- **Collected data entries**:
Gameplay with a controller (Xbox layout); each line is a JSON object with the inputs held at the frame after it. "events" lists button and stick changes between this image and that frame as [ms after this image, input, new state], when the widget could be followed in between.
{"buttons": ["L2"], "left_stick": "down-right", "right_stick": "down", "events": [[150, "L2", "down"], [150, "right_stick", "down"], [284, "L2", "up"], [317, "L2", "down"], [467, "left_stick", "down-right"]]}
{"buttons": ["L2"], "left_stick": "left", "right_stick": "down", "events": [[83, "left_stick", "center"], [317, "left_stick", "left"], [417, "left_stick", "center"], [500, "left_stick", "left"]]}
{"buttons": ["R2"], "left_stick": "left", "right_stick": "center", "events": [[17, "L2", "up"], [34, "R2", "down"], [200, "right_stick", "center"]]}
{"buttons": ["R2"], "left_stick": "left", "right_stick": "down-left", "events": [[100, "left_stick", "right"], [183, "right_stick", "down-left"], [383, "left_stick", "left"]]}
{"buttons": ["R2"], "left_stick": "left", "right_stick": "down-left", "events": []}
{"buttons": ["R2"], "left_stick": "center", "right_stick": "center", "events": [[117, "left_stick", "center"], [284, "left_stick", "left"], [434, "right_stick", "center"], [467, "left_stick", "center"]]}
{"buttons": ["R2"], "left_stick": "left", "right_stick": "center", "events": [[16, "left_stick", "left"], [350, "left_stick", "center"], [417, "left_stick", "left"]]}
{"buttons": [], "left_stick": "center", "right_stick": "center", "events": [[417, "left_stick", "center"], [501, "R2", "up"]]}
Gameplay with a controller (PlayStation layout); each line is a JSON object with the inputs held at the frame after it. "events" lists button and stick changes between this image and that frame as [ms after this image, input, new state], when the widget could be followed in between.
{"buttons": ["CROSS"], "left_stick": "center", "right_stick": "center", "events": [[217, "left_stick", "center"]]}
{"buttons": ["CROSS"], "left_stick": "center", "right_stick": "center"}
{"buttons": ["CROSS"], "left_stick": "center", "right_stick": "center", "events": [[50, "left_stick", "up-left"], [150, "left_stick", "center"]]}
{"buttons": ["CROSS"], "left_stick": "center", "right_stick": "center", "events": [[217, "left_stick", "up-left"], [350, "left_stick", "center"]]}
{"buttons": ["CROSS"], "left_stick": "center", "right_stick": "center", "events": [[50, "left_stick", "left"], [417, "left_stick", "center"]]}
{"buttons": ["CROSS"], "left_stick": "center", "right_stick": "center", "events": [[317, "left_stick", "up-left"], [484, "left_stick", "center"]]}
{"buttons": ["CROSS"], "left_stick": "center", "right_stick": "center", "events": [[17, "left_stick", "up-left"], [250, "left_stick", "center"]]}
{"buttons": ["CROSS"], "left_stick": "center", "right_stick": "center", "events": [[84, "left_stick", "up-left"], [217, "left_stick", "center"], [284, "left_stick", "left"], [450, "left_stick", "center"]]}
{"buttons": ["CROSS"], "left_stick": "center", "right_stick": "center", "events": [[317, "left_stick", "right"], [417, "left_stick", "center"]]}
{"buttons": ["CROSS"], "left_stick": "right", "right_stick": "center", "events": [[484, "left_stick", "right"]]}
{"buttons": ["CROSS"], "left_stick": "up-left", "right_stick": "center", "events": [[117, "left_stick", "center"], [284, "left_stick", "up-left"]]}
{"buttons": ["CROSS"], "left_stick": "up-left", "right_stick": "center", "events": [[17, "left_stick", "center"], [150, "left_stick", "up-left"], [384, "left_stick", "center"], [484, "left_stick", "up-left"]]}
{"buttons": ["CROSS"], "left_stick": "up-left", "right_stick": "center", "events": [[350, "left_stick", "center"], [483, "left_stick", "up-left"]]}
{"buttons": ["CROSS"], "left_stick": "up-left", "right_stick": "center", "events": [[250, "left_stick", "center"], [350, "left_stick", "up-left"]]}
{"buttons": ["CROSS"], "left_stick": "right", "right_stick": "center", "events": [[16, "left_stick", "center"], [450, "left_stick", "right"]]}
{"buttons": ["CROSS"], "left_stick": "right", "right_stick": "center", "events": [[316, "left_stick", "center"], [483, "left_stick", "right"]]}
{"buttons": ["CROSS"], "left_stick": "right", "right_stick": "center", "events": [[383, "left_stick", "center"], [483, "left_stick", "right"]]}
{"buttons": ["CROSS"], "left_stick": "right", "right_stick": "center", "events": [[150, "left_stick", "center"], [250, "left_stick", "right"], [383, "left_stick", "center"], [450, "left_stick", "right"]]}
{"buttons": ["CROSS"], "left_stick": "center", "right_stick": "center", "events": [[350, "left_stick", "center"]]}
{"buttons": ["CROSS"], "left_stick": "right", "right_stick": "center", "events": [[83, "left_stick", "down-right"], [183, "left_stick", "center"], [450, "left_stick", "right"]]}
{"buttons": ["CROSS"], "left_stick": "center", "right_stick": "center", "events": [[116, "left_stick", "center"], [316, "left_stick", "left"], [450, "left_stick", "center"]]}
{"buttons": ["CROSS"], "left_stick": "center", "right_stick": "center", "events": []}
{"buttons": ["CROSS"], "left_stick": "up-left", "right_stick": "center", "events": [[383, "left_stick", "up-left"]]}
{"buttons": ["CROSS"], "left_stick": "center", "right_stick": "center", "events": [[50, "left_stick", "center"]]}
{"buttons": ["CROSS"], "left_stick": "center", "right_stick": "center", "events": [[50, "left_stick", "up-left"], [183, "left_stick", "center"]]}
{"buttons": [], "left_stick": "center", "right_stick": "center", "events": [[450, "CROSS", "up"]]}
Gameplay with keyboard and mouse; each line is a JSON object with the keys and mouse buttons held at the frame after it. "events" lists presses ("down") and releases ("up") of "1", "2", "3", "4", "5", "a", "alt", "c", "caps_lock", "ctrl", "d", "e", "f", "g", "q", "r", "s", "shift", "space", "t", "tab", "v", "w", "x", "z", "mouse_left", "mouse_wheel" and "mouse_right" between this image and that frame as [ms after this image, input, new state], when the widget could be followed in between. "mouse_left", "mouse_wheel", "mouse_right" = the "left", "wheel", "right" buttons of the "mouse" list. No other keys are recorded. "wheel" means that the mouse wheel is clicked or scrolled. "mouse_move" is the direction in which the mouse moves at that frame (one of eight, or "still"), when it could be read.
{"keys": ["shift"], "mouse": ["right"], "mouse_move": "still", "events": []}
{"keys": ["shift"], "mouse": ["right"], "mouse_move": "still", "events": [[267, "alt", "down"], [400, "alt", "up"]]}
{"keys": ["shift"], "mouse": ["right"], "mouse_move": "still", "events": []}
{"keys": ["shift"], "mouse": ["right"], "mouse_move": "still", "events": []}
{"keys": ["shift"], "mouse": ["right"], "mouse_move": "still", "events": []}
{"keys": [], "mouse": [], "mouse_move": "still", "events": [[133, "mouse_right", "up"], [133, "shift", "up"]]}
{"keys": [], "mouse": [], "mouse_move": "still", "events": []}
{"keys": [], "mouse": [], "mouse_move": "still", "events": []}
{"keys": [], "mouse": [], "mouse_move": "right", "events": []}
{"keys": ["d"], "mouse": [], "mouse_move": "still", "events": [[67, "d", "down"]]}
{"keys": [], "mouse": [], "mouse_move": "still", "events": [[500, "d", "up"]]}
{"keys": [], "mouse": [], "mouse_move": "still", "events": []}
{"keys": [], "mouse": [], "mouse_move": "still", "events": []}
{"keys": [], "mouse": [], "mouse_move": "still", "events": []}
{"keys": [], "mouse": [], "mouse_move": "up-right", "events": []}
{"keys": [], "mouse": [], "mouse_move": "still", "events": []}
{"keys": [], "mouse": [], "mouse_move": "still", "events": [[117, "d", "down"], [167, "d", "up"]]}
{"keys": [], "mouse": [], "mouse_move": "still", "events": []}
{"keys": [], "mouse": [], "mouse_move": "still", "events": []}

- **Exercise brief**: Your response needs to restate the lines above exactly.

- **Exercise response**:
Gameplay with a controller (Xbox layout); each line is a JSON object with the inputs held at the frame after it. "events" lists button and stick changes between this image and that frame as [ms after this image, input, new state], when the widget could be followed in between.
{"buttons": ["L2"], "left_stick": "down-right", "right_stick": "down", "events": [[150, "L2", "down"], [150, "right_stick", "down"], [284, "L2", "up"], [317, "L2", "down"], [467, "left_stick", "down-right"]]}
{"buttons": ["L2"], "left_stick": "left", "right_stick": "down", "events": [[83, "left_stick", "center"], [317, "left_stick", "left"], [417, "left_stick", "center"], [500, "left_stick", "left"]]}
{"buttons": ["R2"], "left_stick": "left", "right_stick": "center", "events": [[17, "L2", "up"], [34, "R2", "down"], [200, "right_stick", "center"]]}
{"buttons": ["R2"], "left_stick": "left", "right_stick": "down-left", "events": [[100, "left_stick", "right"], [183, "right_stick", "down-left"], [383, "left_stick", "left"]]}
{"buttons": ["R2"], "left_stick": "left", "right_stick": "down-left", "events": []}
{"buttons": ["R2"], "left_stick": "center", "right_stick": "center", "events": [[117, "left_stick", "center"], [284, "left_stick", "left"], [434, "right_stick", "center"], [467, "left_stick", "center"]]}
{"buttons": ["R2"], "left_stick": "left", "right_stick": "center", "events": [[16, "left_stick", "left"], [350, "left_stick", "center"], [417, "left_stick", "left"]]}
{"buttons": [], "left_stick": "center", "right_stick": "center", "events": [[417, "left_stick", "center"], [501, "R2", "up"]]}
Gameplay with a controller (PlayStation layout); each line is a JSON object with the inputs held at the frame after it. "events" lists button and stick changes between this image and that frame as [ms after this image, input, new state], when the widget could be followed in between.
{"buttons": ["CROSS"], "left_stick": "center", "right_stick": "center", "events": [[217, "left_stick", "center"]]}
{"buttons": ["CROSS"], "left_stick": "center", "right_stick": "center"}
{"buttons": ["CROSS"], "left_stick": "center", "right_stick": "center", "events": [[50, "left_stick", "up-left"], [150, "left_stick", "center"]]}
{"buttons": ["CROSS"], "left_stick": "center", "right_stick": "center", "events": [[217, "left_stick", "up-left"], [350, "left_stick", "center"]]}
{"buttons": ["CROSS"], "left_stick": "center", "right_stick": "center", "events": [[50, "left_stick", "left"], [417, "left_stick", "center"]]}
{"buttons": ["CROSS"], "left_stick": "center", "right_stick": "center", "events": [[317, "left_stick", "up-left"], [484, "left_stick", "center"]]}
{"buttons": ["CROSS"], "left_stick": "center", "right_stick": "center", "events": [[17, "left_stick", "up-left"], [250, "left_stick", "center"]]}
{"buttons": ["CROSS"], "left_stick": "center", "right_stick": "center", "events": [[84, "left_stick", "up-left"], [217, "left_stick", "center"], [284, "left_stick", "left"], [450, "left_stick", "center"]]}
{"buttons": ["CROSS"], "left_stick": "center", "right_stick": "center", "events": [[317, "left_stick", "right"], [417, "left_stick", "center"]]}
{"buttons": ["CROSS"], "left_stick": "right", "right_stick": "center", "events": [[484, "left_stick", "right"]]}
{"buttons": ["CROSS"], "left_stick": "up-left", "right_stick": "center", "events": [[117, "left_stick", "center"], [284, "left_stick", "up-left"]]}
{"buttons": ["CROSS"], "left_stick": "up-left", "right_stick": "center", "events": [[17, "left_stick", "center"], [150, "left_stick", "up-left"], [384, "left_stick", "center"], [484, "left_stick", "up-left"]]}
{"buttons": ["CROSS"], "left_stick": "up-left", "right_stick": "center", "events": [[350, "left_stick", "center"], [483, "left_stick", "up-left"]]}
{"buttons": ["CROSS"], "left_stick": "up-left", "right_stick": "center", "events": [[250, "left_stick", "center"], [350, "left_stick", "up-left"]]}
{"buttons": ["CROSS"], "left_stick": "right", "right_stick": "center", "events": [[16, "left_stick", "center"], [450, "left_stick", "right"]]}
{"buttons": ["CROSS"], "left_stick": "right", "right_stick": "center", "events": [[316, "left_stick", "center"], [483, "left_stick", "right"]]}
{"buttons": ["CROSS"], "left_stick": "right", "right_stick": "center", "events": [[383, "left_stick", "center"], [483, "left_stick", "right"]]}
{"buttons": ["CROSS"], "left_stick": "right", "right_stick": "center", "events": [[150, "left_stick", "center"], [250, "left_stick", "right"], [383, "left_stick", "center"], [450, "left_stick", "right"]]}
{"buttons": ["CROSS"], "left_stick": "center", "right_stick": "center", "events": [[350, "left_stick", "center"]]}
{"buttons": ["CROSS"], "left_stick": "right", "right_stick": "center", "events": [[83, "left_stick", "down-right"], [183, "left_stick", "center"], [450, "left_stick", "right"]]}
{"buttons": ["CROSS"], "left_stick": "center", "right_stick": "center", "events": [[116, "left_stick", "center"], [316, "left_stick", "left"], [450, "left_stick", "center"]]}
{"buttons": ["CROSS"], "left_stick": "center", "right_stick": "center", "events": []}
{"buttons": ["CROSS"], "left_stick": "up-left", "right_stick": "center", "events": [[383, "left_stick", "up-left"]]}
{"buttons": ["CROSS"], "left_stick": "center", "right_stick": "center", "events": [[50, "left_stick", "center"]]}
{"buttons": ["CROSS"], "left_stick": "center", "right_stick": "center", "events": [[50, "left_stick", "up-left"], [183, "left_stick", "center"]]}
{"buttons": [], "left_stick": "center", "right_stick": "center", "events": [[450, "CROSS", "up"]]}
Gameplay with keyboard and mouse; each line is a JSON object with the keys and mouse buttons held at the frame after it. "events" lists presses ("down") and releases ("up") of "1", "2", "3", "4", "5", "a", "alt", "c", "caps_lock", "ctrl", "d", "e", "f", "g", "q", "r", "s", "shift", "space", "t", "tab", "v", "w", "x", "z", "mouse_left", "mouse_wheel" and "mouse_right" between this image and that frame as [ms after this image, input, new state], when the widget could be followed in between. "mouse_left", "mouse_wheel", "mouse_right" = the "left", "wheel", "right" buttons of the "mouse" list. No other keys are recorded. "wheel" means that the mouse wheel is clicked or scrolled. "mouse_move" is the direction in which the mouse moves at that frame (one of eight, or "still"), when it could be read.
{"keys": ["shift"], "mouse": ["right"], "mouse_move": "still", "events": []}
{"keys": ["shift"], "mouse": ["right"], "mouse_move": "still", "events": [[267, "alt", "down"], [400, "alt", "up"]]}
{"keys": ["shift"], "mouse": ["right"], "mouse_move": "still", "events": []}
{"keys": ["shift"], "mouse": ["right"], "mouse_move": "still", "events": []}
{"keys": ["shift"], "mouse": ["right"], "mouse_move": "still", "events": []}
{"keys": [], "mouse": [], "mouse_move": "still", "events": [[133, "mouse_right", "up"], [133, "shift", "up"]]}
{"keys": [], "mouse": [], "mouse_move": "still", "events": []}
{"keys": [], "mouse": [], "mouse_move": "still", "events": []}
{"keys": [], "mouse": [], "mouse_move": "right", "events": []}
{"keys": ["d"], "mouse": [], "mouse_move": "still", "events": [[67, "d", "down"]]}
{"keys": [], "mouse": [], "mouse_move": "still", "events": [[500, "d", "up"]]}
{"keys": [], "mouse": [], "mouse_move": "still", "events": []}
{"keys": [], "mouse": [], "mouse_move": "still", "events": []}
{"keys": [], "mouse": [], "mouse_move": "still", "events": []}
{"keys": [], "mouse": [], "mouse_move": "up-right", "events": []}
{"keys": [], "mouse": [], "mouse_move": "still", "events": []}
{"keys": [], "mouse": [], "mouse_move": "still", "events": [[117, "d", "down"], [167, "d", "up"]]}
{"keys": [], "mouse": [], "mouse_move": "still", "events": []}
{"keys": [], "mouse": [], "mouse_move": "still", "events": []}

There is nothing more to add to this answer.